I also saw that function calls are expensive. I then used manual inlining for the Get method. It is nice to avoid for code readability and maintenance though.
I tried assembly on arm64 where I could experiment with simd instructions, but due to the assembly function call overhead it was slower than pure go. Passing arguments by register wouldn't help. We would need assembly inlining, but I understand that this would open a can of worms and probably create more problems than it would solve.
If you are still interested and want some specific numbers I would be glad to give them.
Here is the cache miss benchmark that shows the benefit of reducing the number of probes
goos: darwin
goarch: arm64
pkg: fastCache/map
cpu: Apple M2
│ dirstr12/stats_arm64.txt │ puremapstr/stats_arm64.txt │
│ sec/op │ sec/op vs base │
Cache2Miss/_______1-8 4.721n ± 0% 8.298n ± 0% +75.75% (p=0.002 n=6)
Cache2Miss/______10-8 5.452n ± 0% 9.094n ± 25% +66.81% (p=0.002 n=6)
Cache2Miss/_____100-8 5.726n ± 6% 11.550n ± 5% +101.71% (p=0.002 n=6)
Cache2Miss/____1000-8 6.572n ± 4% 12.550n ± 21% +90.96% (p=0.002 n=6)
Cache2Miss/___10000-8 9.428n ± 4% 18.400n ± 7% +95.17% (p=0.002 n=6)

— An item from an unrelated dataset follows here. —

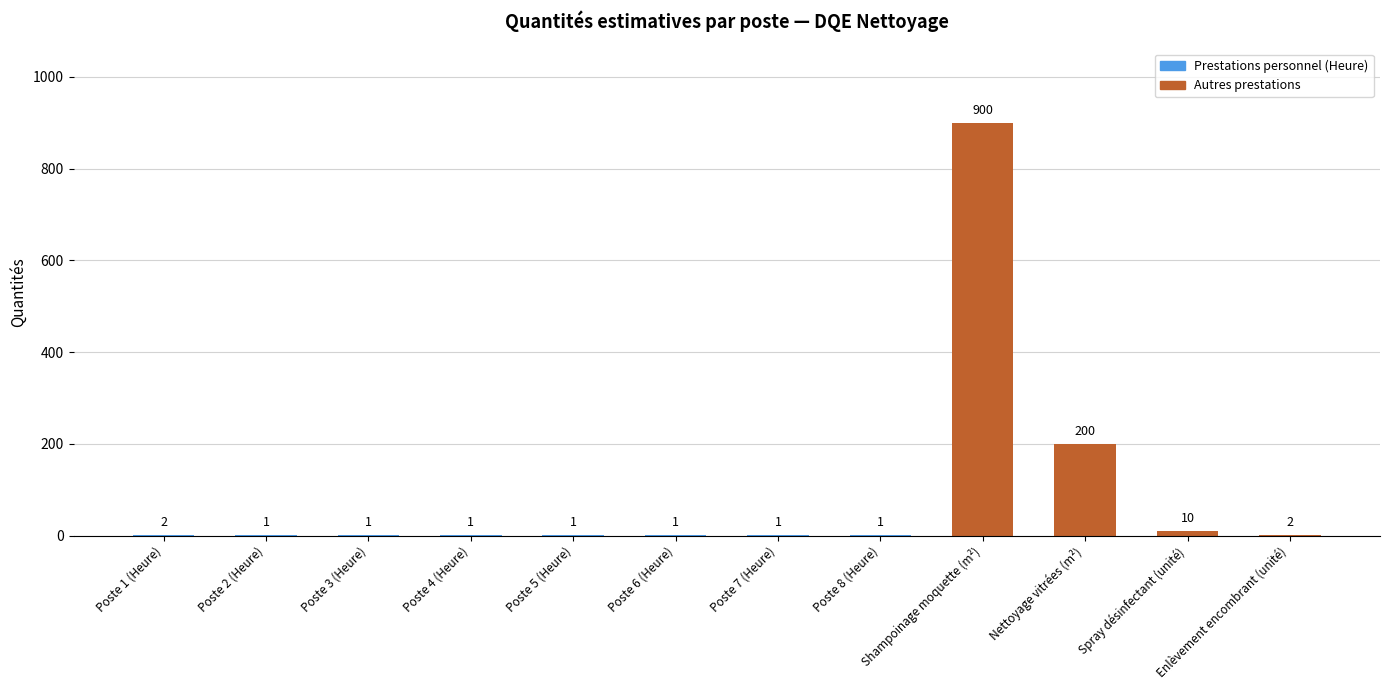

What value does the Quantités series have at Shampoinage moquette (m²)?

900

Cache2Miss/__100000-8 14.79n ± 1% 26.60n ± 2% +79.79% (p=0.002 n=6)
Cache2Miss/_1000000-8 29.11n ± 1% 36.83n ± 2% +26.54% (p=0.002 n=6)
Cache2Miss/10000000-8 40.44n ± 5% 51.12n ± 1% +26.41% (p=0.002 n=6)

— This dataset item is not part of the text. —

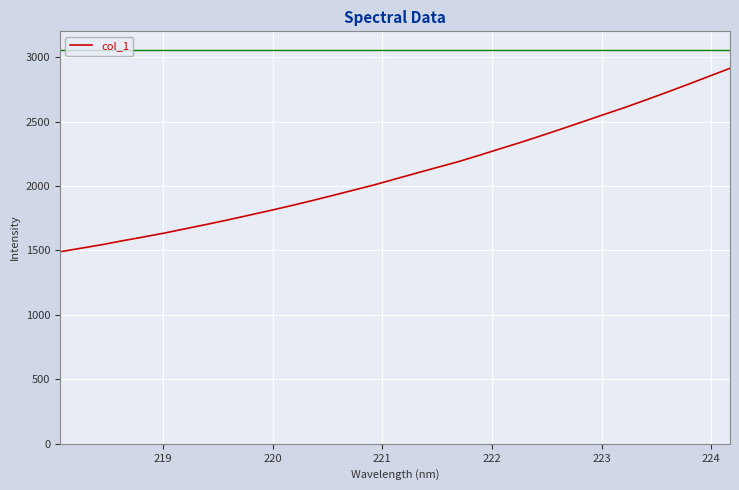

What is the difference between the maximum and minimum values?

1423.5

geomean 10.60n 17.80n +67.98%
Here is the cache hit comparing dirstr12 with flat8 that has no directory.
goos: darwin
goarch: arm64
pkg: fastCache/map
cpu: Apple M2
│ flat8/stats_arm64.txt │ dirstr12/stats_arm64.txt │
│ sec/op │ sec/op vs base │
Cache2Hit/_______1-8 6.047n ± 0% 6.246n ± 5% +3.28% (p=0.002 n=6)
Cache2Hit/______10-8 8.172n ± 0% 8.499n ± 0% +4.00% (p=0.002 n=6)
Cache2Hit/_____100-8 7.893n ± 0% 8.256n ± 5% +4.61% (p=0.002 n=6)
Cache2Hit/____1000-8 7.585n ± 6% 8.228n ± 2% +8.48% (p=0.002 n=6)
Cache2Hit/___10000-8 9.191n ± 0% 10.375n ± 1% +12.88% (p=0.002 n=6)
Cache2Hit/__100000-8 10.03n ± 4% 12.14n ± 1% +21.15% (p=0.002 n=6)
Cache2Hit/_1000000-8 40.79n ± 1% 42.27n ± 4% +3.64% (p=0.002 n=6)
Cache2Hit/10000000-8 47.29n ± 1% 56.49n ± 9% +19.47% (p=0.002 n=6)
geomean 12.31n 13.47n +9.48%
I currently don't has access to an x86 computer. Thank you for your mail.